Il linguaggio ha polarizzato la ricerca recente che vi ha rilevato un orizzonte singolarmente significativo per una più attuale interpretazione dell’uomo e della sua esperienza.
Il linguaggio si è manifestato un terreno straordinariamente fecondo e poco arato dalla tradizione. Questa ne aveva fatto fondamentalmente uno “strumento” di comunicazione del pensiero. Il linguaggio poteva assurgere a dignità in quanto lasciava trasparire la “conformità” fra pensiero e realtà – adaequatio intellectus et rei. Il problema restava concentrato sul pensiero e la sua forza interpretativa della realtà. Il linguaggio andava affinato e valorizzato come mezzo di espressione – quasi manifestazione di un pensiero che era stato elaborato o si andava elaborando in seguito a processi propri e indipendenti.

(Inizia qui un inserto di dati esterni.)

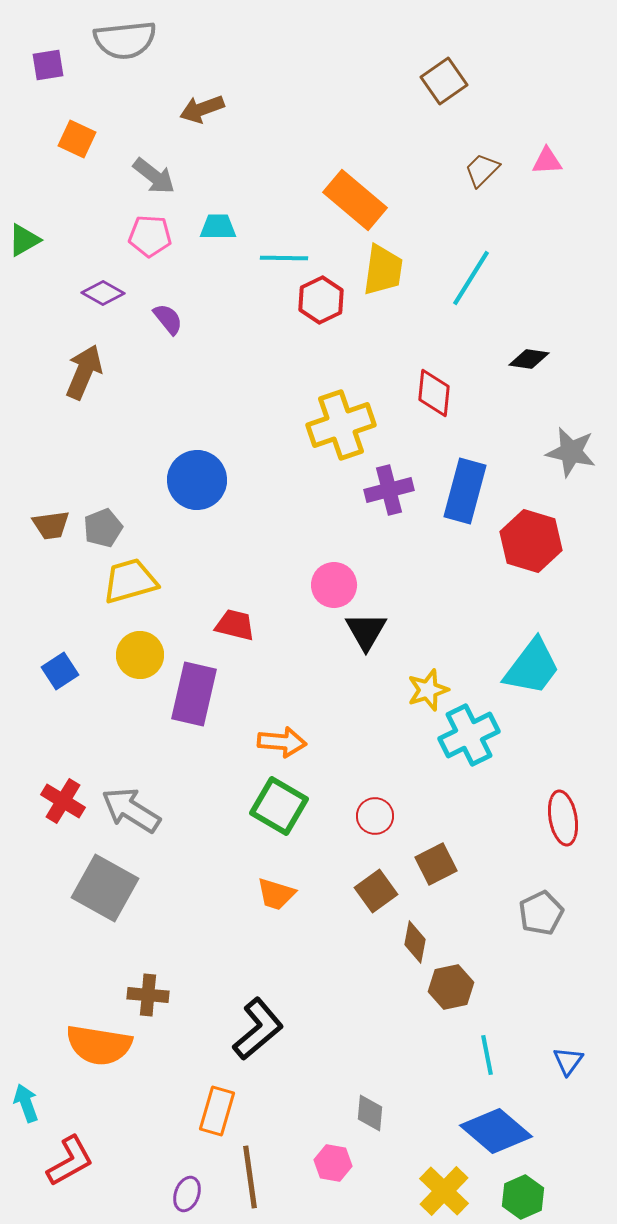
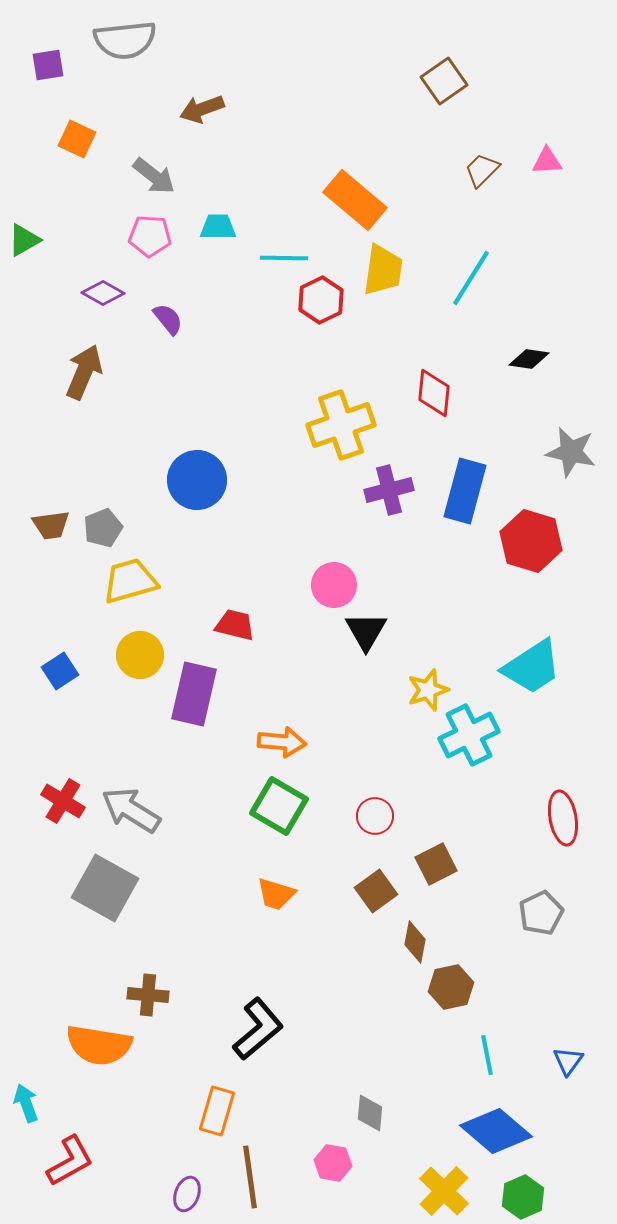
cyan trapezoid at (532, 667): rotated 20 degrees clockwise
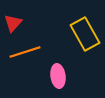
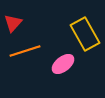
orange line: moved 1 px up
pink ellipse: moved 5 px right, 12 px up; rotated 60 degrees clockwise
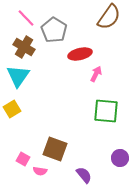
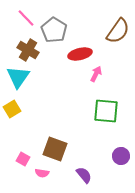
brown semicircle: moved 9 px right, 14 px down
brown cross: moved 4 px right, 3 px down
cyan triangle: moved 1 px down
purple circle: moved 1 px right, 2 px up
pink semicircle: moved 2 px right, 2 px down
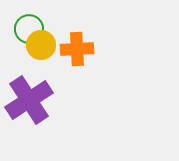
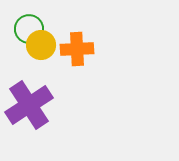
purple cross: moved 5 px down
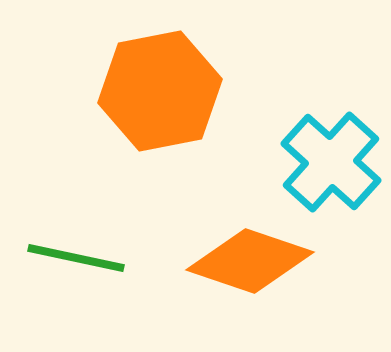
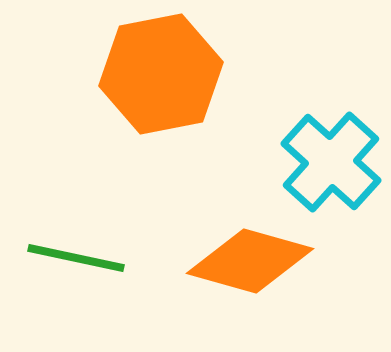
orange hexagon: moved 1 px right, 17 px up
orange diamond: rotated 3 degrees counterclockwise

Nella riflessione recente e contemporanea viene ripensato proprio questo presupposto. Il linguaggio non è uno strumento del pensiero nel senso che si riduce ad essere una via obbligata per manifestarlo; è l’orizzonte del pensiero e del processo interpretativo della realtà. L’interpretazione stessa si elabora nel linguaggio e su quella base: elaborare la comprensione e conferire il nome costituiscono il processo stesso dell’interpretazione.
Perciò il linguaggio è l’orizzonte dell’uomo: in ambito interpretativo l’uomo ha coscienza di sé e del mondo in cui è immerso in quanto ha chiamato una qualunque esperienza per nome, l’ha articolata in linguaggio. Donde la forza evocativa della pagina biblica: nel gesto del primo uomo che dà nome alle cose è espresso un tratto costitutivo e qualificante dell’esperienza umana, su cui la riflessione attuale ritorna come ad un archetipo da esplorare ( Genesi 2.20 e ss.).